NASHUA – Forty minutes after the city’s last flu clinic of the season opened Wednesday at Home Health and Hospice Care, all of the available vaccine – 110 doses – was gone.
After, an agency employee stood in the parking lot, telling people not to bother parking because the clinic had ended almost two hours earlier than planned.
The line snaked slowly, but quietly, from the front entrance to the lobby to a conference room where workers took registrations and directed clients to retrace their steps, then walk a little farther to another conference room where nurse Nancy Leppanen administered the shots.
Media reports of flu-related deaths – children in Colorado, a college student in Massachusetts – have raised public awareness about the early arrival of the annual winter scourge, which some are predicting could become widespread and virulent.
There has been further concern because the vaccine, which is produced in advance of the season, targets a different strain than the one the Centers for Disease Control has identified in between 70 percent to 80 percent of cases.
The prevailing strain is the Fujian strain, a “cousin” to the Panama strain for which the vaccine was developed. But the vaccine will provide cross-coverage, and those who are vaccinated and later contract the flu are likely to suffer a milder case, according to health experts.

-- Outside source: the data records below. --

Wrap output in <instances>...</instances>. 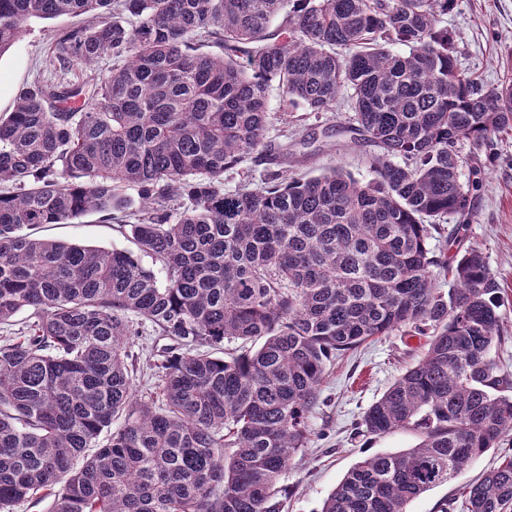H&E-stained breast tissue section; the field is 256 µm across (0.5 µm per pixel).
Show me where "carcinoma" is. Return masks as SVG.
Returning <instances> with one entry per match:
<instances>
[{"label": "carcinoma", "mask_w": 512, "mask_h": 512, "mask_svg": "<svg viewBox=\"0 0 512 512\" xmlns=\"http://www.w3.org/2000/svg\"><path fill=\"white\" fill-rule=\"evenodd\" d=\"M454 2L0 0V55L30 19L94 17L0 117V324L29 312L0 345V512L48 497L53 512H284L277 483L327 364L394 332L428 347L361 426L419 443L355 464L319 512H406L512 436V376L491 358L507 333L499 284L460 239L451 259L428 247L480 186L461 181V145L512 129V82L478 85L439 26ZM104 59L95 82L71 78ZM273 80L312 112L349 93L373 179L224 190V171L265 148ZM91 211L165 282L131 252L31 234ZM133 316L177 343L148 400L132 389ZM462 507L512 512V454Z\"/></svg>", "instance_id": "cac0c4a2"}]
</instances>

Local hospitals and doctors’ practices are taking precautions. In the waiting area of the emergency department at Southern New Hampshire Medical Center, patients are being asked to wear masks if they are coughing or sneezing. Likewise, masks and antiseptic towelettes are available in physician waiting rooms, and at the receptionist’s desk at the hospice agency.

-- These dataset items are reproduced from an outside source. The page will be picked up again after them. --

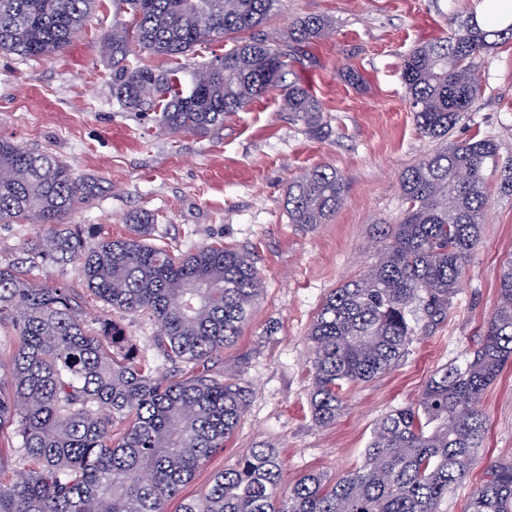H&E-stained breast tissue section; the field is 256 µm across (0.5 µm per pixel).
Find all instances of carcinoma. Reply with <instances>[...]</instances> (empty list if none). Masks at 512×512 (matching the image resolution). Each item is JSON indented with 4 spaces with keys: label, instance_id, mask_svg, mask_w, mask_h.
I'll return each mask as SVG.
<instances>
[{
    "label": "carcinoma",
    "instance_id": "cac0c4a2",
    "mask_svg": "<svg viewBox=\"0 0 512 512\" xmlns=\"http://www.w3.org/2000/svg\"><path fill=\"white\" fill-rule=\"evenodd\" d=\"M122 2L133 29L115 26L101 41L119 108L154 113L168 134L207 135L223 128L227 115L279 90L292 120L325 133L321 102L287 75L288 62H301L331 30L329 19H299L282 41L266 30L281 0ZM97 6L98 0H0V53L56 56ZM214 36L231 49L194 69L183 87L182 58ZM509 39L512 23L482 26L471 15L404 57L406 98L422 135L450 137L481 98L484 56ZM133 41L167 57L170 68L130 62ZM498 152L487 138L450 142L402 171L401 218L376 225L381 248L374 264L334 289L310 327V411L317 424L336 421L345 388L390 371L423 319L447 316L480 240L485 169ZM461 169L469 174L465 182L457 178ZM80 191L68 164L0 138V224L53 225L31 237L19 261L0 264V328L11 327L18 338L11 390L0 389V428L13 431L10 472L0 465V512H167L246 409L248 387L212 360L239 336L262 280L249 255L233 248L205 244L175 253L149 243L154 216L147 211L130 213L129 234L118 238L65 226ZM346 191L329 166L305 171L288 183L289 222L327 223ZM69 264L113 312L158 327L153 355L114 320L88 326L64 283H35L23 274ZM159 360L180 376L163 374ZM511 362L510 258L480 346L462 364L437 369L416 404L377 422L360 465L333 481L307 474L285 495L277 449L262 444L214 475L182 512H438L481 448V395ZM118 425L123 432L114 440ZM465 512H512V462L487 469Z\"/></svg>",
    "mask_w": 512,
    "mask_h": 512
}]
</instances>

Dr. Desmond Curran, head of the emergency department at Southern New Hampshire Medical Center, said he was seeing plenty of cases of winter illnesses: Sixty or more a day for the past week.
“There’s a lot of it. It’s bad, and we need to be careful,” Curran said.

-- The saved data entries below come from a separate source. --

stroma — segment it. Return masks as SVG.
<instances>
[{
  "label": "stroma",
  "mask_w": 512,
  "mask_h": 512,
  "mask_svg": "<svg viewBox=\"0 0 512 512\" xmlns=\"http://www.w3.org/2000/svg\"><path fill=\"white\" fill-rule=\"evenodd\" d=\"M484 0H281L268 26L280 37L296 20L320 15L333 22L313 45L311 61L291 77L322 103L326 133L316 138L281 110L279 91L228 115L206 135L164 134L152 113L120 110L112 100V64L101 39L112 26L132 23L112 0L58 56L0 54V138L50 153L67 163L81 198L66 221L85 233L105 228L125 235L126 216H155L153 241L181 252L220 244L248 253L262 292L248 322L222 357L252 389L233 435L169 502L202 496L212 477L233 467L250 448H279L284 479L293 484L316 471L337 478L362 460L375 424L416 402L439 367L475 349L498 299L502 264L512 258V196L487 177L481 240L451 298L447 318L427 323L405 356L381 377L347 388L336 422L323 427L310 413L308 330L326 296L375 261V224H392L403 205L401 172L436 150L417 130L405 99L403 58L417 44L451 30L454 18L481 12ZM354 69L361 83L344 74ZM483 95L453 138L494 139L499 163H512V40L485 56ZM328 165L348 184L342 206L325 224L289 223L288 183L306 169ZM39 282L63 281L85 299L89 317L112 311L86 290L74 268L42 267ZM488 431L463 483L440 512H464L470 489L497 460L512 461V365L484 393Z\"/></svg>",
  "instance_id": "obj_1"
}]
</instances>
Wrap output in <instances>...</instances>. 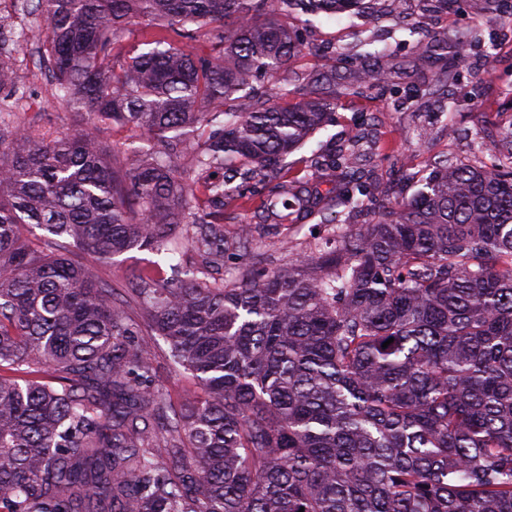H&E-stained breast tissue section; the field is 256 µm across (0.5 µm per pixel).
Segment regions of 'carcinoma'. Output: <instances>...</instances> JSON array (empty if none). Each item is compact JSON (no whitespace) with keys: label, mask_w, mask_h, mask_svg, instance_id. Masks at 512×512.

But Curran also cautioned against panicking, echoing the CDC when he said the flu is no more virulent or prevalent than in previous years. He also noted that the children in Colorado who died of complications from the flu were already ill and hospitalized when they came down with the virus.
“We have seen an enormous number of viral illnesses in children,” Curran said. “Most last three to four days and (the patients) do fine.”
Curran also said there have been no flu-related deaths in Greater Nashua.
Dr. Mike Marshall, medical director of Foundation Medical Partners, affiliated with Southern New Hampshire Medical Center, agreed that public panic has been misplaced.
“The idea is this is a deadly flu across the United States, but there’s no evidence to support it yet,” he said.
According to Marshall, the federal immunization program has promised 500 additional flu vaccine doses to New Hampshire, which will be available to doctors, who in turn will make them available for their highest-risk patients.
But those who lined up at Home Health and Hospice Wednesday morning – some as much as three hours before the clinic started at 11 a.m. – were hedging their bets.
“I made an appointment with my doctor, but they ran out. My doctor called me and told me about this clinic,” said Vicki Green, 51, a teacher, who arrived at the agency 15 minutes before the clinic opened. “My husband got his more than a month ago. I had to take time off to get the shot.”
Another client, who requested anonymity, said he slipped out of work without his boss’ permission to get his flu shot.
Others said they were advised by their doctors about the late clinic, or discovered it after searching the Internet and making calls to federal and state offices. Alessandro Sinfonico, 21, a college student, said he was concerned after learning of the death of a Massachusetts college student from complications of the flu.
“All of the reports say college kids are getting it,” he said, adding the shot would be his first flu vaccination.
Janette and Phil Desmond, Bedford residents, said they were advised by their children’s pediatrician to get the flu shot because their two children are at risk for complications from the flu. But finding a place to get the shot was work: Janette Desmond said she called the Centers for Disease Control and “all over” to find a clinic.
Merrimack resident Alexis Lint, 20, and her friend Tania Figueroa, 19, of Nashua, both health-care workers, said they were concerned about passing on the flu to their elderly clients.
Agency staff, who passed out numbered red tickets, worried about turning people away, and the vaccine went quickly. With one dose left, two friends who had showed up together had to decide which of them would get the last shot.
But vaccinations weren’t the only protection offered.
While the line slowly moved, Barbara Lafrance, quality and infection control director at the home health agency, talked about other ways to prevent or minimize the effects of flu. Some of her suggestions were hand-washing, covering the mouth and nose when sneezing or coughing, staying home from work with a cold or other respiratory illness, and keeping doorknobs, phones, refrigerator handles and other surfaces clean.
For Lafrance, a registered nurse whose career is dedicated to public health, the clinic was heartwarming.
“We’re happy to be able to provide it,” she said, obviously touched by the words of thanks many offered as they left the building after receiving their flu shots.